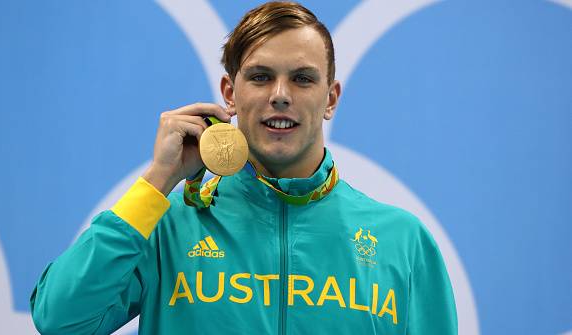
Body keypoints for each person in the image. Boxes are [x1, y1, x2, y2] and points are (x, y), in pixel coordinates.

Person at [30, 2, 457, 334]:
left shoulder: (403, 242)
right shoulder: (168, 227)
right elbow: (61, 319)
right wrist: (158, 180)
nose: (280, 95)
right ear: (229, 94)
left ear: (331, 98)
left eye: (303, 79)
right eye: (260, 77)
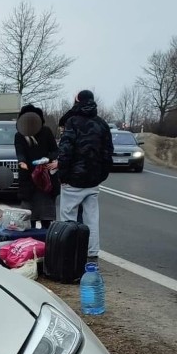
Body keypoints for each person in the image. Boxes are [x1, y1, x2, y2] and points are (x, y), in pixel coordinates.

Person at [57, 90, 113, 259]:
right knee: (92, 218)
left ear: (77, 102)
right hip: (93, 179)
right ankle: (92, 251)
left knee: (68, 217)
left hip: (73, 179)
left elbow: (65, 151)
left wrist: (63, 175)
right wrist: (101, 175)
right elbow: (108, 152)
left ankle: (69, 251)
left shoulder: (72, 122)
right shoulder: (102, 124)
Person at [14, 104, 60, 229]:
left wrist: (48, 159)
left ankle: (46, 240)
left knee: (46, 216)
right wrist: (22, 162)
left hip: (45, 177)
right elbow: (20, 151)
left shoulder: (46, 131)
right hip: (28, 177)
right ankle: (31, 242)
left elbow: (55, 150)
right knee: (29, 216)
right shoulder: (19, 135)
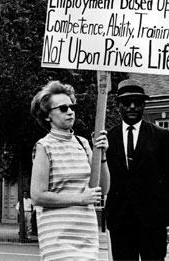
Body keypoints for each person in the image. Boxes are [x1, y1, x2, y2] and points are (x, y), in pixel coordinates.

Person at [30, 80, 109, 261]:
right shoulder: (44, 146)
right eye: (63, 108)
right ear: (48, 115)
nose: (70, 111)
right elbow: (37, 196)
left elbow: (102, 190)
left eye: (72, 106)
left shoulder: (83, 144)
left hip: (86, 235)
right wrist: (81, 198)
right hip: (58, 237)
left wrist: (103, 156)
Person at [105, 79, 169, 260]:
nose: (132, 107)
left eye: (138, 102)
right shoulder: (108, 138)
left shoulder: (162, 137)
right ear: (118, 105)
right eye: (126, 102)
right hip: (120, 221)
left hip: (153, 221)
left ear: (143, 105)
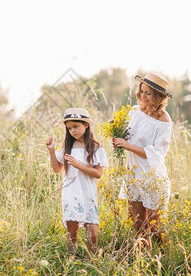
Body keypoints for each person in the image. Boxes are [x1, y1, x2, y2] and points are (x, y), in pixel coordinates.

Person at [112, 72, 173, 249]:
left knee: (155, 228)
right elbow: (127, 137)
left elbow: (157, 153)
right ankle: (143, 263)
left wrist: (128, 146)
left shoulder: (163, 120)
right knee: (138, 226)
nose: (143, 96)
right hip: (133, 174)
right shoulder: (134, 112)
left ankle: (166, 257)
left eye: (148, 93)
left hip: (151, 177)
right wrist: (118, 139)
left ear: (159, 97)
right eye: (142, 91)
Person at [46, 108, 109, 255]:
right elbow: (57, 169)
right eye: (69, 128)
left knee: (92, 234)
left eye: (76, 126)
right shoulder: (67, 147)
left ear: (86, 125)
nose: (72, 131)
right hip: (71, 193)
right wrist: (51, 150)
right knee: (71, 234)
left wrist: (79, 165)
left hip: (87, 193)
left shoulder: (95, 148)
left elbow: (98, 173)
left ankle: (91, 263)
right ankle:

+++++

■ **Work instruction**: If a line in the material above holds "ankle", copy it.

■ **Task solution**:
right ankle: (92, 251)
left ankle: (69, 251)
left ankle: (46, 240)
right ankle: (31, 242)
right ankle: (143, 263)
left ankle: (166, 257)
left ankle: (91, 263)
right ankle:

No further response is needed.